Winners was founded in 1982 by David Margolis in Toronto, Ontario. It was one of the first off-price department stores in Canada. In 1990, it merged with off-price department store owner TJX. By the time of its acquisition by TJX in June 1990, Winners had five stores in the country, all of which were in the Toronto area. Except for the store on Spadina Avenue that closed in 2018, all of these Winners are still in operation (either in their original or relocated spaces).

Winners offers brand-name clothing, footwear, bedding, furniture, fine jewelry, beauty products, and housewares. Products are at a 20-60% discount rate, and the stores generally do not carry the same merchandise for an entire season. The discounts are in large part due to the company buying excess or end-of-season merchandise from other stores, as well as its connections with TJ Maxx. The firm does not sell online.

Since late 2001, Winners stores have been paired with HomeSense, a home accessory retailer, modelled on TJX's American HomeGoods stores. Winners acquired the struggling "Labels" brand from Dylex in 2001. Labels had been meant to compete with Winners, but never succeeded; most of its stores have been turned into Homesense stores.

Les Ailes de la Mode opened a similar concept under the Labels banner after Winners did not renew its trademark on the name.

== Controversy ==
In 2016, CBC Television's Marketplace investigated Winners' "compared at" pricing and found that retail price of the manufacture could be misleading and inaccurate. For example, one pair of pants was "on sale for $29.99, with a 'compare at' price of $80, or more than 60 per cent off. But next to the tag [was] another tag with the manufacturer's suggested retail price: $29.99, the same amount that Winners was charging."
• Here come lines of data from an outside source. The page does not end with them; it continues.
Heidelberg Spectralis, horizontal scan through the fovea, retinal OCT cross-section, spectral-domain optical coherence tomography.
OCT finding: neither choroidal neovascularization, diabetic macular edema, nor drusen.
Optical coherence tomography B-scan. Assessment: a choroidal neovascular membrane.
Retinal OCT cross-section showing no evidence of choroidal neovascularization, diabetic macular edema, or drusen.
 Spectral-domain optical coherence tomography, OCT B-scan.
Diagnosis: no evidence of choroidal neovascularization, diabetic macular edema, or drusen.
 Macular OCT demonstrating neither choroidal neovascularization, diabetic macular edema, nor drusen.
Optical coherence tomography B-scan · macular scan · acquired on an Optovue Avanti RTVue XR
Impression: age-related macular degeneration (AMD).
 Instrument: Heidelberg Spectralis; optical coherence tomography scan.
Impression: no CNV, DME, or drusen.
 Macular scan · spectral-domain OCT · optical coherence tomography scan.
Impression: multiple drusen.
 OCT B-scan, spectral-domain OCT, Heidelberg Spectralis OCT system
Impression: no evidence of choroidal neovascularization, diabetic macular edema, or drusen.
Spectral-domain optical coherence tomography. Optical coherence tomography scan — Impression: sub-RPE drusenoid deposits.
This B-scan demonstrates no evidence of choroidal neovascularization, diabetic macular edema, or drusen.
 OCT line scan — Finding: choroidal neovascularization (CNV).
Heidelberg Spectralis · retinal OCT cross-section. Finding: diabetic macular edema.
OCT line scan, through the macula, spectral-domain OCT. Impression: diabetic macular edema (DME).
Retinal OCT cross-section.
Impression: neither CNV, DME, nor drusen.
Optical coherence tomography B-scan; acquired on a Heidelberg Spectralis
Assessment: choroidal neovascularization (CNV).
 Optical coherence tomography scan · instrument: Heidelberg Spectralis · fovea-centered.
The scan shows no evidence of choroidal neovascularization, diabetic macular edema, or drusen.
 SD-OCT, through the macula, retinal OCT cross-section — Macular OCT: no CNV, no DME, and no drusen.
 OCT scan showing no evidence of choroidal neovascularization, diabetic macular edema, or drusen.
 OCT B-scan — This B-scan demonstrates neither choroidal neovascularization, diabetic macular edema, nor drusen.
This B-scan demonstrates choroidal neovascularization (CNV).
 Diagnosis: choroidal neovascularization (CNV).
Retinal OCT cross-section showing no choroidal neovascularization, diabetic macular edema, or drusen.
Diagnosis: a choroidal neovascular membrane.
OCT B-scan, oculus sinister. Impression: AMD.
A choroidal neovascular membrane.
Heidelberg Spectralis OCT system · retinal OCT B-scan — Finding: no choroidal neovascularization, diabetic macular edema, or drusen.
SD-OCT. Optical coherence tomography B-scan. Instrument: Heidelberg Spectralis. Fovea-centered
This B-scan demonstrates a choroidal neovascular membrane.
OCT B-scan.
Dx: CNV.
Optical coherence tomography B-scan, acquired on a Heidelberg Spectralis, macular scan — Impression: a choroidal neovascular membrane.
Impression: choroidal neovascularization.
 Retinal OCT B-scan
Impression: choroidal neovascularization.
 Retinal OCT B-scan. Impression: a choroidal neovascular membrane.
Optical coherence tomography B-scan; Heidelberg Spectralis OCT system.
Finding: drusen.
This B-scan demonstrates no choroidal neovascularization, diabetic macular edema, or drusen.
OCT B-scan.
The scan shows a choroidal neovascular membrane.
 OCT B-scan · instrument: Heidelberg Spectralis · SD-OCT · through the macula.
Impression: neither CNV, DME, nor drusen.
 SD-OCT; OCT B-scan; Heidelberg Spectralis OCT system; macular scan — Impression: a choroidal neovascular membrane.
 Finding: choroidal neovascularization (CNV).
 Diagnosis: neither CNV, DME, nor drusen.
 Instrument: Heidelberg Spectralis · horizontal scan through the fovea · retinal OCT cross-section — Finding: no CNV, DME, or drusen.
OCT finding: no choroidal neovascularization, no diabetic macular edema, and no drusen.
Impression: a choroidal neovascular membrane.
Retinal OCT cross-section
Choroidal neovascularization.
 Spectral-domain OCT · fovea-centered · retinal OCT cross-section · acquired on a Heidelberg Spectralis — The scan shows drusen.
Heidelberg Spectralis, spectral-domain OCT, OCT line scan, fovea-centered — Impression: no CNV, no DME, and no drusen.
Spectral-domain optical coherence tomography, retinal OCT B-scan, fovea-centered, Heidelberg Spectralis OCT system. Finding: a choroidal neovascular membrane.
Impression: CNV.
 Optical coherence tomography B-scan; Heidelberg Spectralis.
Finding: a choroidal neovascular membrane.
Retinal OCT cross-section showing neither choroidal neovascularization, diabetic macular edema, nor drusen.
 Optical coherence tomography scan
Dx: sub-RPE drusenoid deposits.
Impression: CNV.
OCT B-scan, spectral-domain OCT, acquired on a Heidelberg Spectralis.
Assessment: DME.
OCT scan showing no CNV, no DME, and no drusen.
Winners responded by defending their "compared at" prices as accurate and fair, but acknowledged that "sometimes errors can occur" due to the volume of merchandise received by stores. In a follow-up letter to Marketplace, Winners was able to verify every "compared at" price for 20 of the 21 items that Marketplace had investigated, by finding the items at the "compared at" prices at a comparable retailer. For the remaining item, Winners admitted that it was an error on their part and pledged to fix the mismatch.